---------- Entries provided

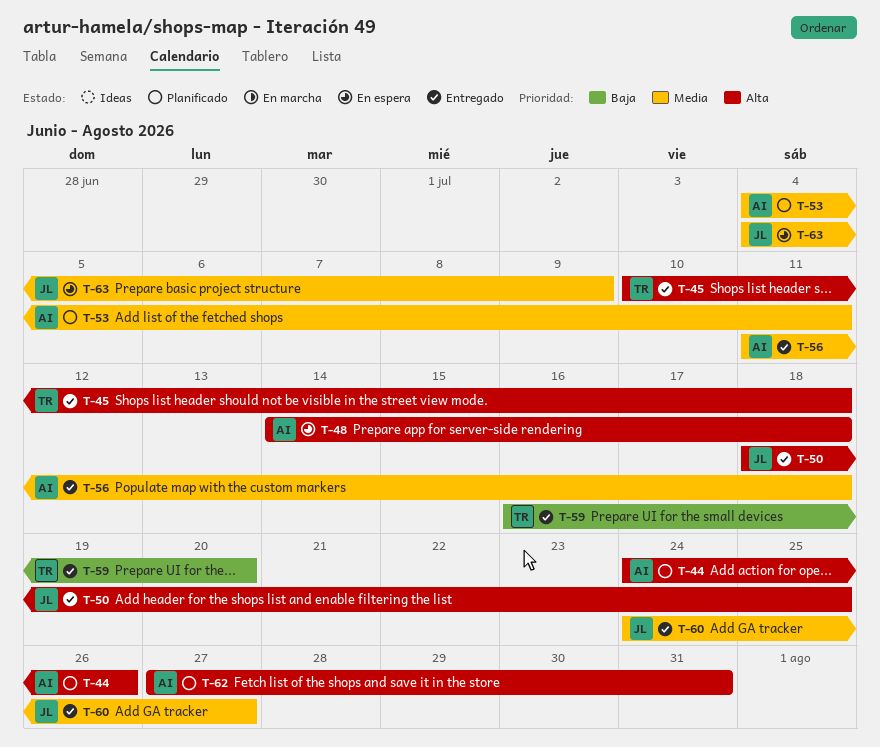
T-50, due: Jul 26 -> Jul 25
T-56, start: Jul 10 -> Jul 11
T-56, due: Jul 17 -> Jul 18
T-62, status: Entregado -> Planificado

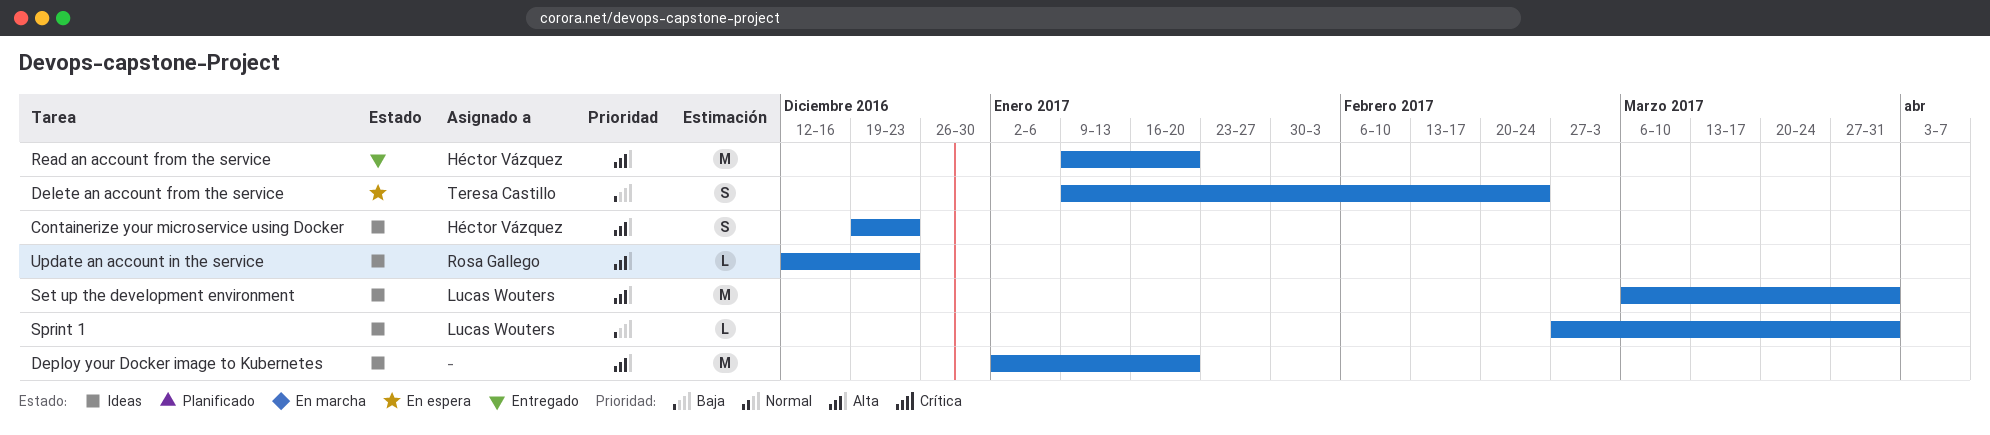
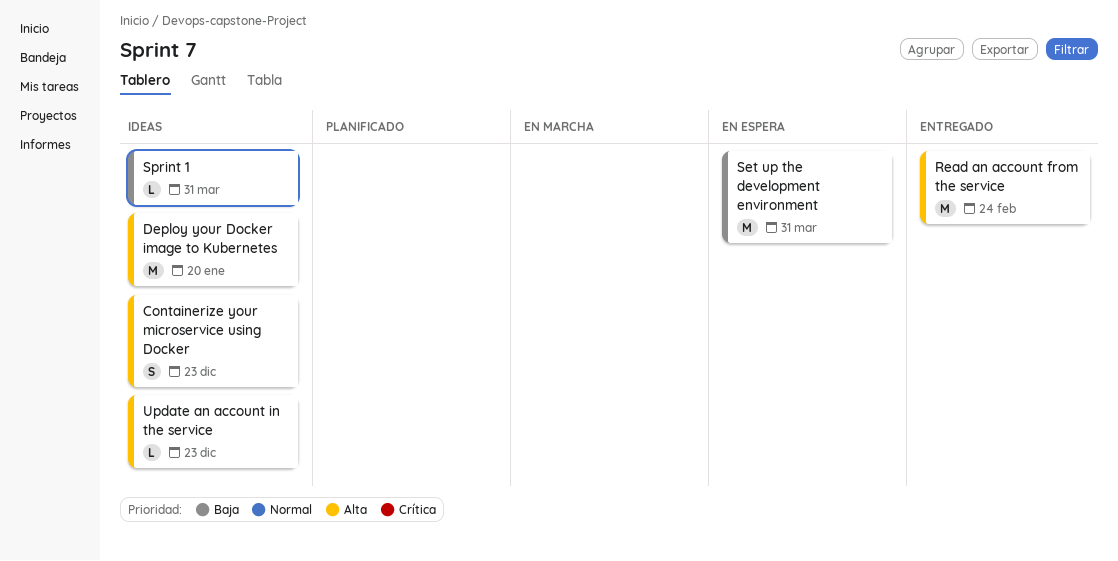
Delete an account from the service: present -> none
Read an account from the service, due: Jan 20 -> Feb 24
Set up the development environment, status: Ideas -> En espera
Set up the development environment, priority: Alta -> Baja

--------------------

▶ What you have to do: When a line of the entries contains the word "account", it counts toward the total; reply with that total alone.

▶ Output below: 2